Serverless SQL

How It Works

TileDB Cloud allows you to perform any SQL query on your TileDB arrays in a serverless manner. No need to spin up or tear down any computational resources. You just need to have the TileDB Cloud client installed (see Installation). You get charged only for the time it took to run the SQL operation (see Pricing for more details).

TileDB Cloud currently supports serverless SQL only through Python, but support for more languages will be added soon.

TileDB Cloud receives your SQL query and executes it on a stateless TileDB Cloud worker that runs a warm MariaDB instance using the MyTile storage engine. The results of the SQL query can be returned directly to you (when using TileDB-Cloud-Py version 0.4.0 or newer) or they can be written back to an S3 array of your choice (either existing or new).

When results are returned directly, they are sent to the client as JSON and in Python they are converted into a Pandas dataframe. This is most suitable for small results, such as aggregations or limit queries.

Writing results to an S3 array is necessary to allow processing of SQL queries with large results, without overwhelming the user (who may be on their laptop). The user can always open the created TileDB array and fetch any desired data afterwards. If you need to write the SQL results to an array you are permitted to access, you need to set up your AWS keys to use the serverless SQL functionality.

Each TileDB Cloud working running a SQL query has a limit of 2GB RAM. Therefore, you must consider "sharding" SQL query so that each result fits in 2GB of memory (see also Parallel Computing). In the future, TileDB Cloud will offer flexibility in choosing the types of resources to run SLQ on.

Usage

Small results such as an average can easily be run and returned as follows:

Python
import tiledb.cloud
tiledb.cloud.login(username="my_username", password="my_password")
# or tiledb.cloud.login(token="my_token")
# res is a Pandas dataframe
res = tiledb.cloud.sql.exec(
query = "select `rows`, AVG(a) as avg_a from `tiledb://TileDB-Inc/quickstart_dense` GROUP BY `rows`")
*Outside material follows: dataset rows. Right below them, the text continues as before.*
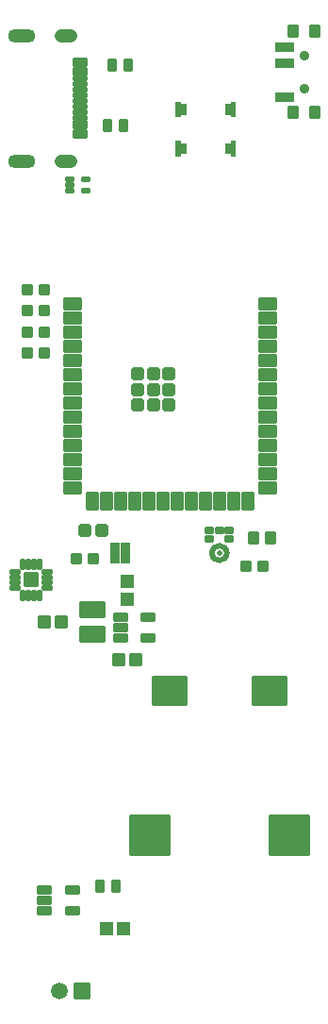
<source format=gbr>
%TF.GenerationSoftware,KiCad,Pcbnew,9.0.2*%
%TF.CreationDate,2025-07-20T12:07:01-04:00*%
%TF.ProjectId,Glasses_V0.1,476c6173-7365-4735-9f56-302e312e6b69,rev?*%
%TF.SameCoordinates,Original*%
%TF.FileFunction,Soldermask,Top*%
%TF.FilePolarity,Negative*%
%FSLAX46Y46*%
G04 Gerber Fmt 4.6, Leading zero omitted, Abs format (unit mm)*
G04 Created by KiCad (PCBNEW 9.0.2) date 2025-07-20 12:07:01*
%MOMM*%
%LPD*%
G01*
G04 APERTURE LIST*
G04 Aperture macros list*
%AMRoundRect*
0 Rectangle with rounded corners*
0 $1 Rounding radius*
0 $2 $3 $4 $5 $6 $7 $8 $9 X,Y pos of 4 corners*
0 Add a 4 corners polygon primitive as box body*
4,1,4,$2,$3,$4,$5,$6,$7,$8,$9,$2,$3,0*
0 Add four circle primitives for the rounded corners*
1,1,$1+$1,$2,$3*
1,1,$1+$1,$4,$5*
1,1,$1+$1,$6,$7*
1,1,$1+$1,$8,$9*
0 Add four rect primitives between the rounded corners*
20,1,$1+$1,$2,$3,$4,$5,0*
20,1,$1+$1,$4,$5,$6,$7,0*
20,1,$1+$1,$6,$7,$8,$9,0*
20,1,$1+$1,$8,$9,$2,$3,0*%
G04 Aperture macros list end*
%ADD10C,0.010000*%
%ADD11C,0.500000*%
%ADD12RoundRect,0.063000X-0.369000X-0.189000X0.369000X-0.189000X0.369000X0.189000X-0.369000X0.189000X0*%
%ADD13RoundRect,0.102000X0.480000X0.485000X-0.480000X0.485000X-0.480000X-0.485000X0.480000X-0.485000X0*%
%ADD14RoundRect,0.102000X-0.435000X-0.465000X0.435000X-0.465000X0.435000X0.465000X-0.435000X0.465000X0*%
%ADD15RoundRect,0.102000X-0.400000X-0.400000X0.400000X-0.400000X0.400000X0.400000X-0.400000X0.400000X0*%
%ADD16RoundRect,0.102000X-0.325000X-0.450000X0.325000X-0.450000X0.325000X0.450000X-0.325000X0.450000X0*%
%ADD17RoundRect,0.102000X1.110000X-0.620000X1.110000X0.620000X-1.110000X0.620000X-1.110000X-0.620000X0*%
%ADD18RoundRect,0.102000X-0.355000X-0.865000X0.355000X-0.865000X0.355000X0.865000X-0.355000X0.865000X0*%
%ADD19RoundRect,0.139250X-0.417750X-0.427750X0.417750X-0.427750X0.417750X0.427750X-0.417750X0.427750X0*%
%ADD20C,0.900000*%
%ADD21RoundRect,0.102000X0.750000X-0.350000X0.750000X0.350000X-0.750000X0.350000X-0.750000X-0.350000X0*%
%ADD22RoundRect,0.102000X0.400000X-0.500000X0.400000X0.500000X-0.400000X0.500000X-0.400000X-0.500000X0*%
%ADD23RoundRect,0.102000X-0.510000X0.520000X-0.510000X-0.520000X0.510000X-0.520000X0.510000X0.520000X0*%
%ADD24RoundRect,0.102000X-0.654000X-0.654000X0.654000X-0.654000X0.654000X0.654000X-0.654000X0.654000X0*%
%ADD25C,1.512000*%
%ADD26RoundRect,0.102000X-0.575000X0.300000X-0.575000X-0.300000X0.575000X-0.300000X0.575000X0.300000X0*%
%ADD27RoundRect,0.102000X-0.575000X0.150000X-0.575000X-0.150000X0.575000X-0.150000X0.575000X0.150000X0*%
%ADD28O,2.054000X1.254000*%
%ADD29O,2.454000X1.254000*%
%ADD30C,0.500000*%
%ADD31RoundRect,0.102000X-0.300000X-0.261000X0.300000X-0.261000X0.300000X0.261000X-0.300000X0.261000X0*%
%ADD32RoundRect,0.059250X-0.462750X-0.177750X0.462750X-0.177750X0.462750X0.177750X-0.462750X0.177750X0*%
%ADD33RoundRect,0.059250X-0.177750X-0.462750X0.177750X-0.462750X0.177750X0.462750X-0.177750X0.462750X0*%
%ADD34RoundRect,0.102000X-0.550000X-0.550000X0.550000X-0.550000X0.550000X0.550000X-0.550000X0.550000X0*%
%ADD35RoundRect,0.102000X-1.750000X-1.750000X1.750000X-1.750000X1.750000X1.750000X-1.750000X1.750000X0*%
%ADD36RoundRect,0.102000X-1.500000X-1.250000X1.500000X-1.250000X1.500000X1.250000X-1.500000X1.250000X0*%
%ADD37RoundRect,0.102000X-0.480000X-0.485000X0.480000X-0.485000X0.480000X0.485000X-0.480000X0.485000X0*%
%ADD38RoundRect,0.198500X-0.508500X-0.198500X0.508500X-0.198500X0.508500X0.198500X-0.508500X0.198500X0*%
%ADD39RoundRect,0.102000X-0.520000X-0.510000X0.520000X-0.510000X0.520000X0.510000X-0.520000X0.510000X0*%
%ADD40RoundRect,0.102000X-0.750000X-0.450000X0.750000X-0.450000X0.750000X0.450000X-0.750000X0.450000X0*%
%ADD41RoundRect,0.102000X-0.450000X-0.750000X0.450000X-0.750000X0.450000X0.750000X-0.450000X0.750000X0*%
%ADD42RoundRect,0.102000X-0.450000X-0.450000X0.450000X-0.450000X0.450000X0.450000X-0.450000X0.450000X0*%
G04 APERTURE END LIST*
D10*
%TO.C,S1*%
X47255000Y-42885000D02*
X47755000Y-42885000D01*
X47755000Y-43785000D01*
X47255000Y-43785000D01*
X47255000Y-43985000D01*
X46855000Y-43985000D01*
X46855000Y-42685000D01*
X47255000Y-42685000D01*
X47255000Y-42885000D01*
G36*
X47255000Y-42885000D02*
G01*
X47755000Y-42885000D01*
X47755000Y-43785000D01*
X47255000Y-43785000D01*
X47255000Y-43985000D01*
X46855000Y-43985000D01*
X46855000Y-42685000D01*
X47255000Y-42685000D01*
X47255000Y-42885000D01*
G37*
X47255000Y-46385000D02*
X47755000Y-46385000D01*
X47755000Y-47285000D01*
X47255000Y-47285000D01*
X47255000Y-47485000D01*
X46855000Y-47485000D01*
X46855000Y-46185000D01*
X47255000Y-46185000D01*
X47255000Y-46385000D01*
G36*
X47255000Y-46385000D02*
G01*
X47755000Y-46385000D01*
X47755000Y-47285000D01*
X47255000Y-47285000D01*
X47255000Y-47485000D01*
X46855000Y-47485000D01*
X46855000Y-46185000D01*
X47255000Y-46185000D01*
X47255000Y-46385000D01*
G37*
X52205000Y-43985000D02*
X51805000Y-43985000D01*
X51805000Y-43785000D01*
X51305000Y-43785000D01*
X51305000Y-42885000D01*
X51805000Y-42885000D01*
X51805000Y-42685000D01*
X52205000Y-42685000D01*
X52205000Y-43985000D01*
G36*
X52205000Y-43985000D02*
G01*
X51805000Y-43985000D01*
X51805000Y-43785000D01*
X51305000Y-43785000D01*
X51305000Y-42885000D01*
X51805000Y-42885000D01*
X51805000Y-42685000D01*
X52205000Y-42685000D01*
X52205000Y-43985000D01*
G37*
X52205000Y-47485000D02*
X51805000Y-47485000D01*
X51805000Y-47285000D01*
X51305000Y-47285000D01*
X51305000Y-46385000D01*
X51805000Y-46385000D01*
X51805000Y-46185000D01*
X52205000Y-46185000D01*
X52205000Y-47485000D01*
G36*
X52205000Y-47485000D02*
G01*
X51805000Y-47485000D01*
X51805000Y-47285000D01*
X51305000Y-47285000D01*
X51305000Y-46385000D01*
X51805000Y-46385000D01*
X51805000Y-46185000D01*
X52205000Y-46185000D01*
X52205000Y-47485000D01*
G37*
D11*
%TO.C,MK1*%
X51465000Y-83167000D02*
G75*
G02*
X50135000Y-83167000I-665000J0D01*
G01*
X50135000Y-83167000D02*
G75*
G02*
X51465000Y-83167000I665000J0D01*
G01*
%TD*%
D12*
%TO.C,U1*%
X37330000Y-49665000D03*
X37330000Y-50165000D03*
X37330000Y-50665000D03*
X38800000Y-50665000D03*
X38800000Y-49665000D03*
%TD*%
D13*
%TO.C,C8*%
X43300000Y-92710000D03*
X41790000Y-92710000D03*
%TD*%
D14*
%TO.C,R5*%
X53830000Y-81819000D03*
X55390000Y-81819000D03*
%TD*%
D15*
%TO.C,C2*%
X33565000Y-59510000D03*
X35065000Y-59510000D03*
%TD*%
D16*
%TO.C,R3*%
X40715000Y-44820000D03*
X42165000Y-44820000D03*
%TD*%
D17*
%TO.C,L1*%
X39370000Y-90445000D03*
X39370000Y-88265000D03*
%TD*%
D18*
%TO.C,R7*%
X41450000Y-83185000D03*
X42370000Y-83185000D03*
%TD*%
D19*
%TO.C,D2*%
X40270000Y-81100000D03*
X38750000Y-81100000D03*
%TD*%
D15*
%TO.C,C6*%
X53225000Y-84359000D03*
X54725000Y-84359000D03*
%TD*%
D20*
%TO.C,U4*%
X58420000Y-41505000D03*
X58420000Y-38505000D03*
D21*
X56670000Y-42255000D03*
X56670000Y-39255000D03*
X56670000Y-37755000D03*
D22*
X57455000Y-43655000D03*
X59385000Y-43655000D03*
X59385000Y-36355000D03*
X57455000Y-36355000D03*
%TD*%
D23*
%TO.C,C7*%
X42545000Y-85725000D03*
X42545000Y-87293000D03*
%TD*%
D24*
%TO.C,J1*%
X38465000Y-122470000D03*
D25*
X36465000Y-122470000D03*
%TD*%
D15*
%TO.C,C4*%
X33565000Y-63320000D03*
X35065000Y-63320000D03*
%TD*%
D26*
%TO.C,J2*%
X38295000Y-39168250D03*
X38295000Y-39968250D03*
D27*
X38295000Y-41118250D03*
X38295000Y-42118250D03*
X38295000Y-42618250D03*
X38295000Y-43618250D03*
D26*
X38295000Y-45568250D03*
X38295000Y-44768250D03*
D27*
X38295000Y-44118250D03*
X38295000Y-43118250D03*
X38295000Y-41618250D03*
X38295000Y-40618250D03*
D28*
X37020000Y-36748250D03*
X37020000Y-47988250D03*
D29*
X33020000Y-36748250D03*
X33020000Y-47988250D03*
%TD*%
D15*
%TO.C,1uCapacitor1*%
X37985000Y-83655000D03*
X39485000Y-83655000D03*
%TD*%
%TO.C,C3*%
X33565000Y-61415000D03*
X35065000Y-61415000D03*
%TD*%
D30*
%TO.C,MK1*%
X50800000Y-83167000D03*
D31*
X49900000Y-81093000D03*
X49900000Y-81915000D03*
X51700000Y-81915000D03*
X51700000Y-81093000D03*
X50800000Y-81093000D03*
%TD*%
D32*
%TO.C,U3*%
X32456135Y-84823865D03*
X32456135Y-85323865D03*
X32456135Y-85823865D03*
X32456135Y-86323865D03*
D33*
X33141135Y-87008865D03*
X33641135Y-87008865D03*
X34141135Y-87008865D03*
X34641135Y-87008865D03*
D32*
X35326135Y-86323865D03*
X35326135Y-85823865D03*
X35326135Y-85323865D03*
X35326135Y-84823865D03*
D33*
X34641135Y-84138865D03*
X34141135Y-84138865D03*
X33641135Y-84138865D03*
X33141135Y-84138865D03*
D34*
X33891135Y-85573865D03*
%TD*%
D35*
%TO.C,LS1*%
X57050000Y-108485000D03*
X44550000Y-108485000D03*
D36*
X46300000Y-95485000D03*
X55300000Y-95485000D03*
%TD*%
D15*
%TO.C,C5*%
X33565000Y-65225000D03*
X35065000Y-65225000D03*
%TD*%
D37*
%TO.C,10ucapaitor1*%
X35041135Y-89383865D03*
X36551135Y-89383865D03*
%TD*%
D16*
%TO.C,R1*%
X41185000Y-39370000D03*
X42635000Y-39370000D03*
%TD*%
%TO.C,R2*%
X40064000Y-113030000D03*
X41514000Y-113030000D03*
%TD*%
D38*
%TO.C,U5*%
X41910000Y-88900000D03*
X41910000Y-89850000D03*
X41910000Y-90800000D03*
X44420000Y-90800000D03*
X44420000Y-88900000D03*
%TD*%
%TO.C,U2*%
X35089000Y-113350000D03*
X35089000Y-114300000D03*
X35089000Y-115250000D03*
X37599000Y-115250000D03*
X37599000Y-113350000D03*
%TD*%
D39*
%TO.C,C1*%
X40640000Y-116840000D03*
X42208000Y-116840000D03*
%TD*%
D40*
%TO.C,X1*%
X37605000Y-60780000D03*
X37605000Y-62050000D03*
X37605000Y-63320000D03*
X37605000Y-64590000D03*
X37605000Y-65860000D03*
X37605000Y-67130000D03*
X37605000Y-68400000D03*
X37605000Y-69670000D03*
X37605000Y-70940000D03*
X37605000Y-72210000D03*
X37605000Y-73480000D03*
X37605000Y-74750000D03*
X37605000Y-76020000D03*
X37605000Y-77290000D03*
D41*
X39370000Y-78540000D03*
X40640000Y-78540000D03*
X41910000Y-78540000D03*
X43180000Y-78540000D03*
X44450000Y-78540000D03*
X45720000Y-78540000D03*
X46990000Y-78540000D03*
X48260000Y-78540000D03*
X49530000Y-78540000D03*
X50800000Y-78540000D03*
X52070000Y-78540000D03*
X53340000Y-78540000D03*
D40*
X55105000Y-77290000D03*
X55105000Y-76020000D03*
X55105000Y-74750000D03*
X55105000Y-73480000D03*
X55105000Y-72210000D03*
X55105000Y-70940000D03*
X55105000Y-69670000D03*
X55105000Y-68400000D03*
X55105000Y-67130000D03*
X55105000Y-65860000D03*
X55105000Y-64590000D03*
X55105000Y-63320000D03*
X55105000Y-62050000D03*
X55105000Y-60780000D03*
D42*
X44855000Y-68500000D03*
X44855000Y-67100000D03*
X43455000Y-67100000D03*
X43455000Y-68500000D03*
X43455000Y-69900000D03*
X44855000Y-69900000D03*
X46255000Y-69900000D03*
X46255000Y-68500000D03*
X46255000Y-67100000D03*
%TD*%
M02*

</source>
Supposing that there is an array tiledb://user/array_name that you have write permissions, you can run a SQL query that writes the results to that array as follows:

Python
import tiledb.cloud
tiledb.cloud.login(username="my_username", password="my_password")
# or tiledb.cloud.login(token="my_token")
tiledb.cloud.sql.exec(
query = "select `rows`, AVG(a) as avg_a from `tiledb://TileDB-Inc/quickstart_dense` GROUP BY `rows`",
output_uri = "tiledb://user/array_name")

You can run any SQL statement, including CTEs.

Python
import tiledb.cloud
tiledb.cloud.login(username="my_username", password="my_password")
# or tiledb.cloud.login(token="my_token")
# INSERT INTO ...
tiledb.cloud.sql.exec(query = "insert into `tiledb://user1/output1` select AVG(a) from `tiledb://user1/myarray1`")
# CTE
tiledb.cloud.sql.exec(query =
"""
WITH t1 AS (select `dim`, `dim2`, AVG(a), AVG(a) OVER (partition by dim2) FROM `tiledb://user1/array1`)
insert into `tiledb://user/array_name`
select * from t1
""")

If the array does not exist, you will just need to create and pass an array schema that complies with the result schema.

Python
import tiledb.cloud
import numpy as np
import pandas
tiledb.cloud.login(username="my_username", password="my_password")
# or tiledb.cloud.login(token="my_token")
# The output array has a single dimension
dom = tiledb.Domain(tiledb.Dim(name="rows", domain=(1, 4), tile=4, dtype=np.int32))
# The output array has a single attribute
attr = tiledb.Attr(name="avg_a", dtype=np.float32)
# The output array is sparse
schema = tiledb.ArraySchema(domain=dom, sparse=True, attrs=[attr])
# The following will create the output array and write the results to it
res = tiledb.cloud.sql.exec_and_fetch(
query = "select `rows`, AVG(a) as avg_a from `tiledb://TileDB-Inc/quickstart_dense` GROUP BY `rows`",
output_schema = schema,
output_uri = "tiledb://user/s3://my_bucket/my_array") # Notice the full path here
print(pandas.DataFrame(res[:]))

We also provide an auxiliary function exec_and_fetch, which executes a SQL query as above, but then opens the resulting output array so that it is ready for use.

Python
import tiledb.cloud
import pandas
tiledb.cloud.login(username="my_username", password="my_password")
# or tiledb.cloud.login(token="my_token")
res = tiledb.cloud.sql.exec_and_fetch(
query = "select `rows`, AVG(a) as avg_a from `tiledb://TileDB-Inc/quickstart_dense` GROUP BY `rows`",
output_uri="tiledb://user/array_name")
# `res` is an opened array for reading, ready for use
print(pandas.DataFrame(res[:]))

Charging an Organization

If you you are a member of an organization and you would like to charge the SQL query to that organization, you just need to add one extra argument namespace.

Python
import tiledb.cloud
tiledb.cloud.login(username="my_username", password="my_password")
# or tiledb.cloud.login(token="my_token")
res = tiledb.cloud.sql.exec(
namespace ="<organization>", # who to charge the query to
query = "select `rows`, AVG(a) as avg_a from `tiledb://TileDB-Inc/quickstart_dense` GROUP BY `rows`",
output_uri = "tiledb://user/array_name")